Ambulance wait blamed on HQ switch
Thirty critically ill patients in Worcestershire were kept waiting for an ambulance to arrive for 28 minutes or longer during one three-week period alone last month, a campaigner claimed today.

Conservative spokesman Harriett Baldwin fears that the closure of the ambulance control centre at Bransford has delayed response times for ambulances in Worcestershire.

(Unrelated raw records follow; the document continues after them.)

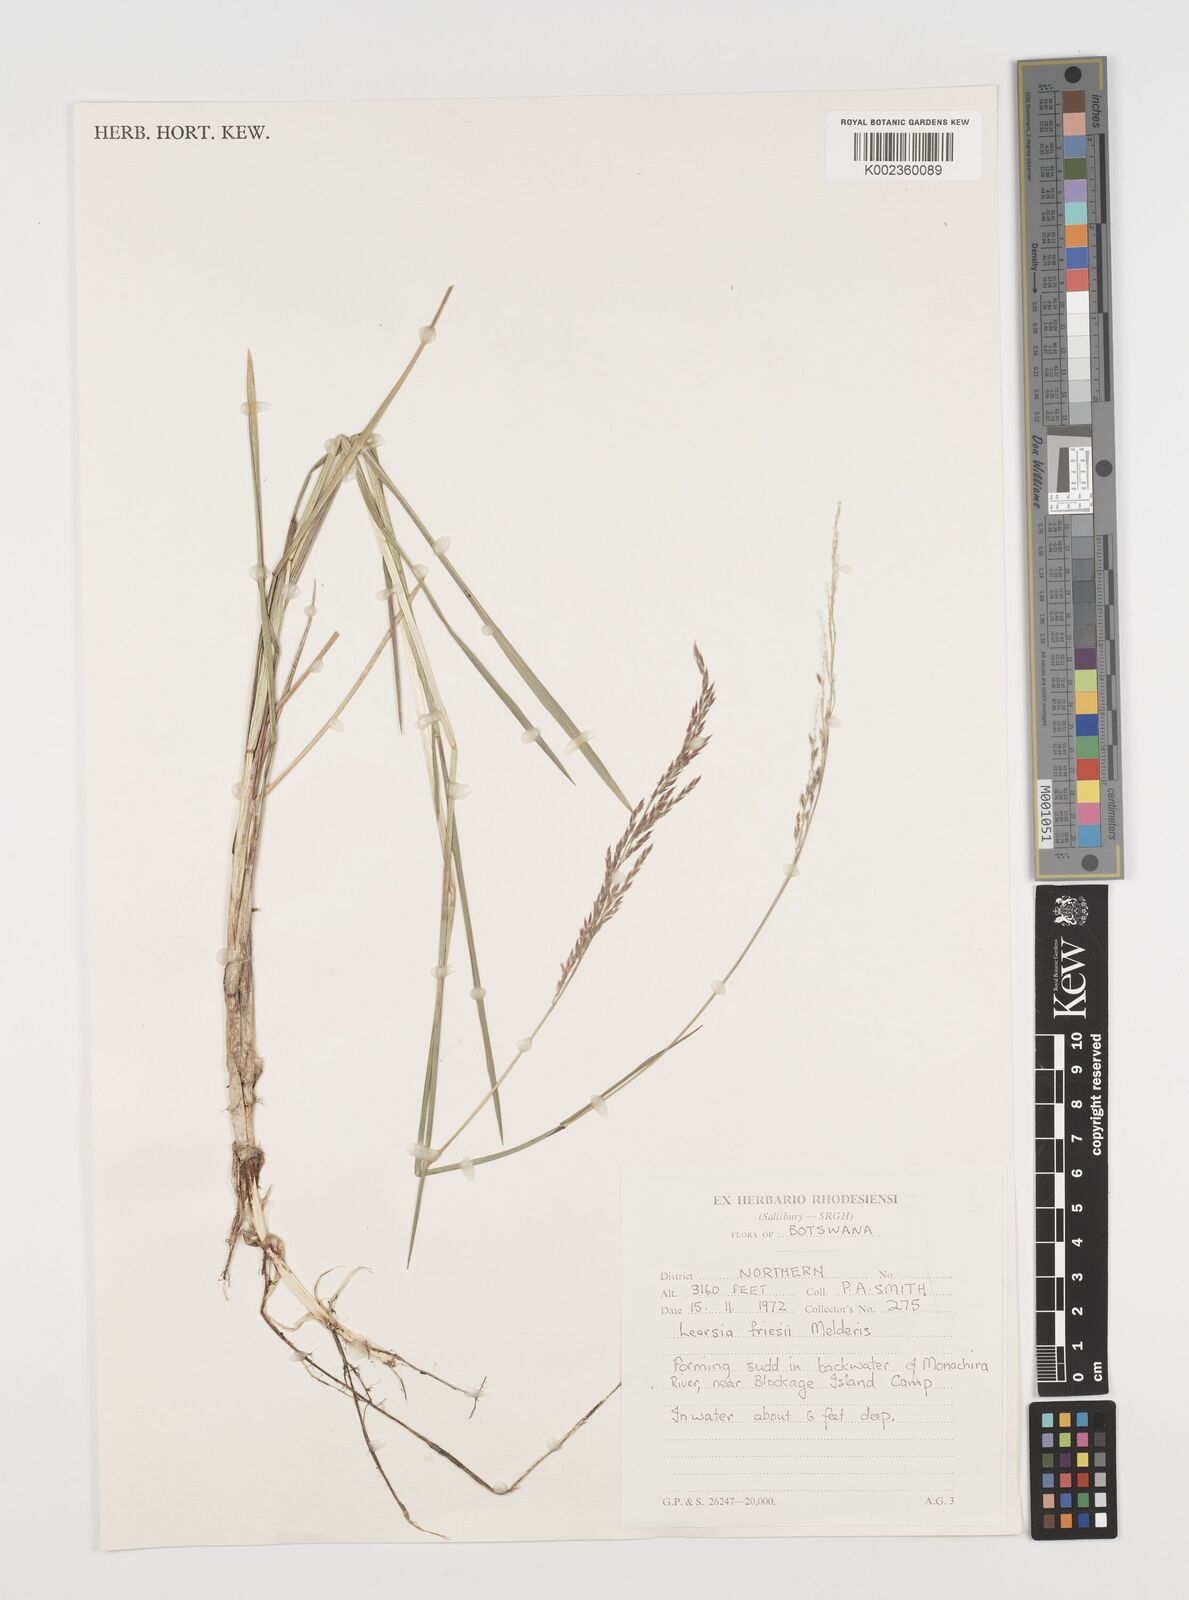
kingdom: Plantae
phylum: Tracheophyta
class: Liliopsida
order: Poales
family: Poaceae
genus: Leersia
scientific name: Leersia friesii
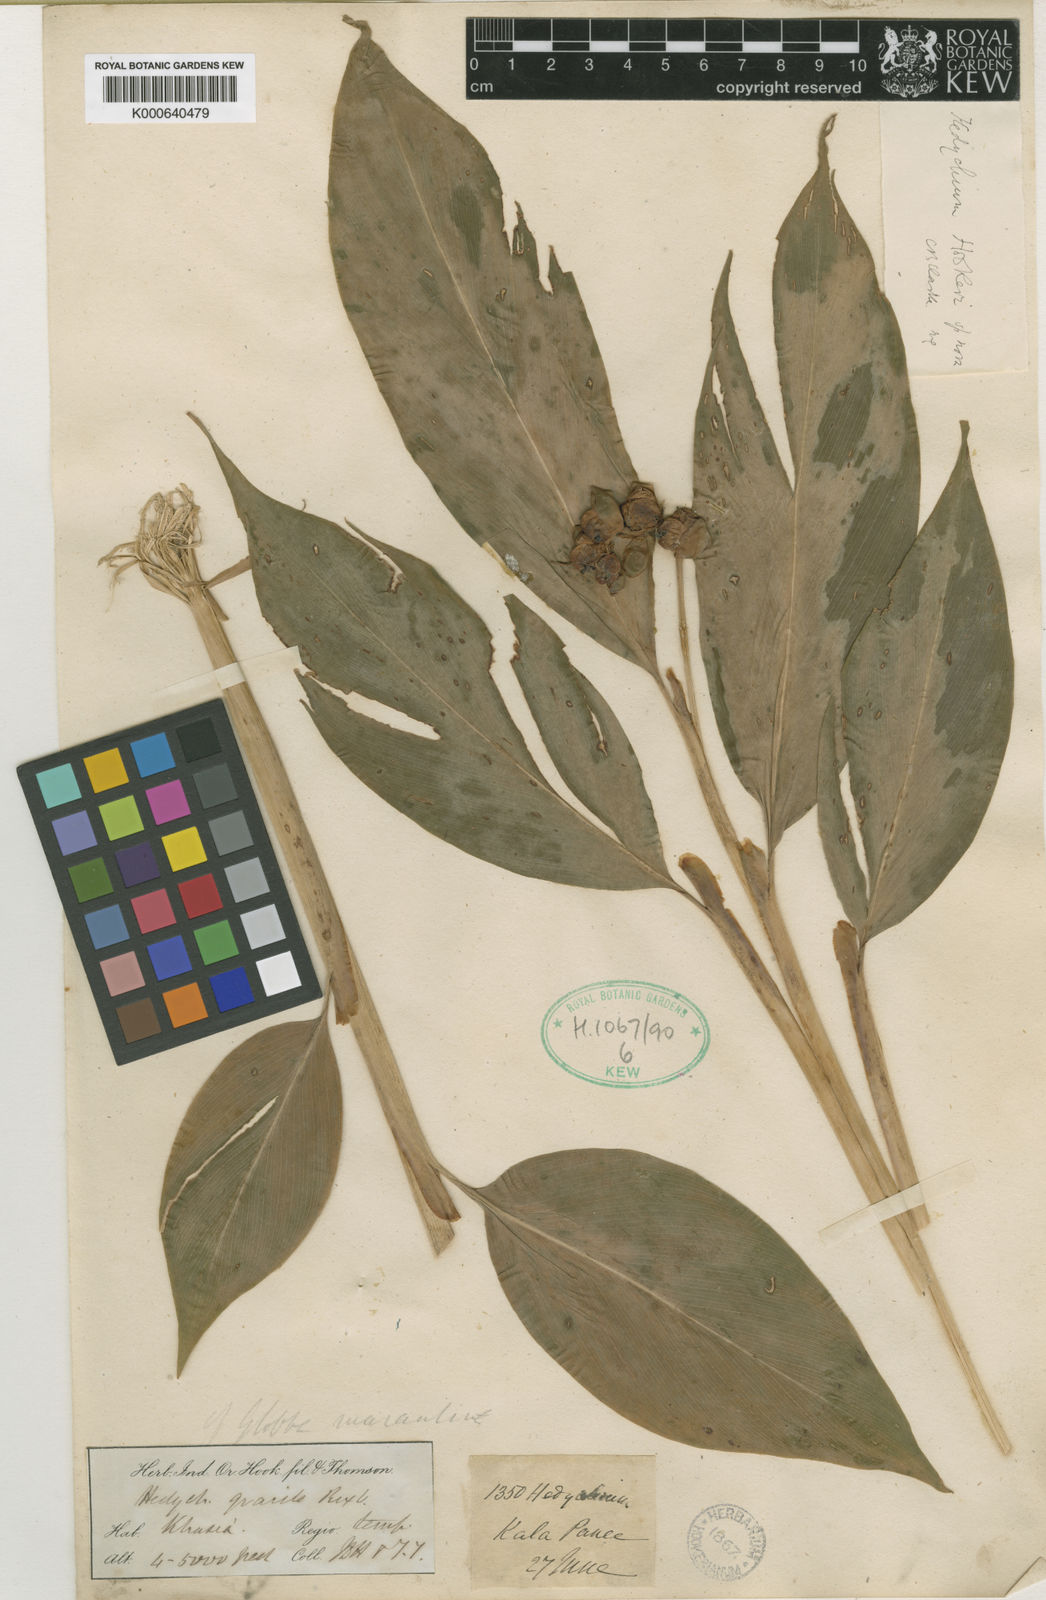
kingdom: Plantae
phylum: Tracheophyta
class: Liliopsida
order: Zingiberales
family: Zingiberaceae
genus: Hedychium
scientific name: Hedychium hookeri
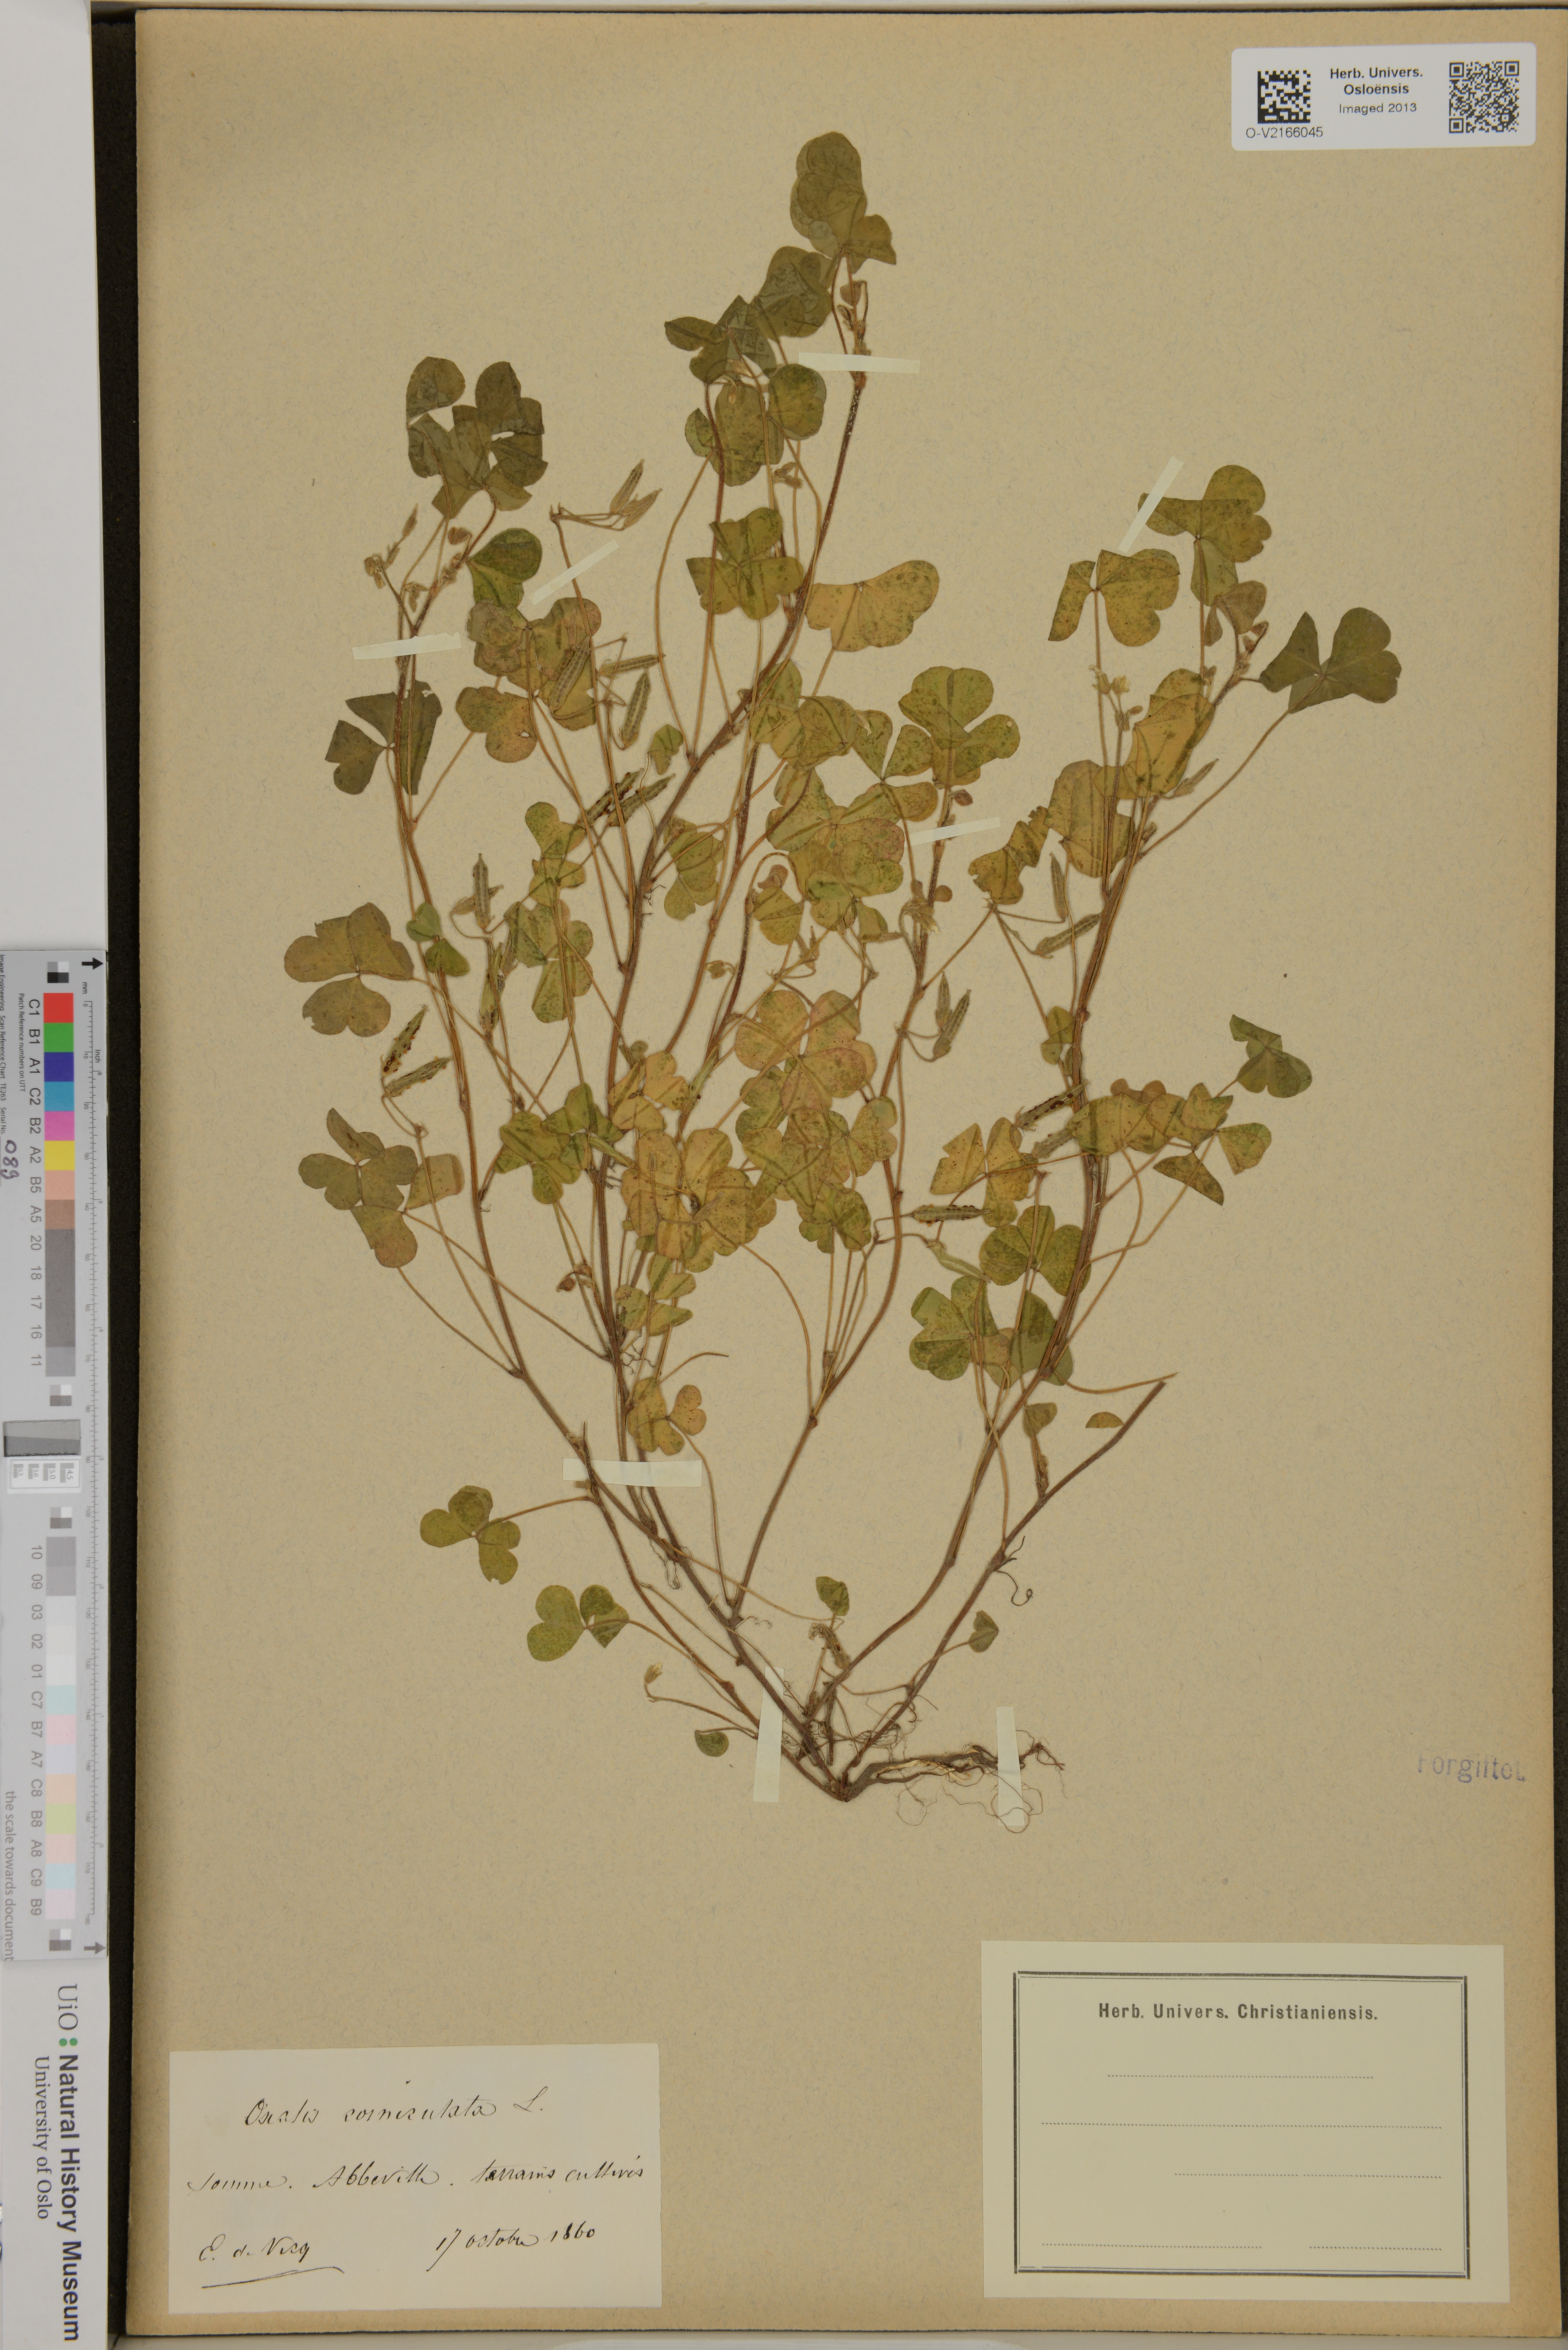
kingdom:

She expressed her concerns after a visit to the West Midlands Ambulance Service control room in Brierley Hill, which is now handling calls for Worcestershire.
Miss Baldwin said the ambulance service aimed to send a vehicle to 75 per cent of critical medical emergencies within eight minutes and to reach 95 per cent of such patients within 19 minutes.
But figures for December showed it took 23 minutes for an ambulance to respond to 95 per cent of Category A calls, and 2.5 per cent of critically ill patients were still awaiting ambulances at 28 minutes, she said.
The ambulance service blamed the rise in response times not meeting government targets on an increase in the number of emergency calls in December, and a slow turnaround in dealing with patients at Worcestershire Royal Hospital.
Miss Baldwin said: "The trust's charts actually stop at 28 minutes, so this performance is literally 'off the charts' it is so poor."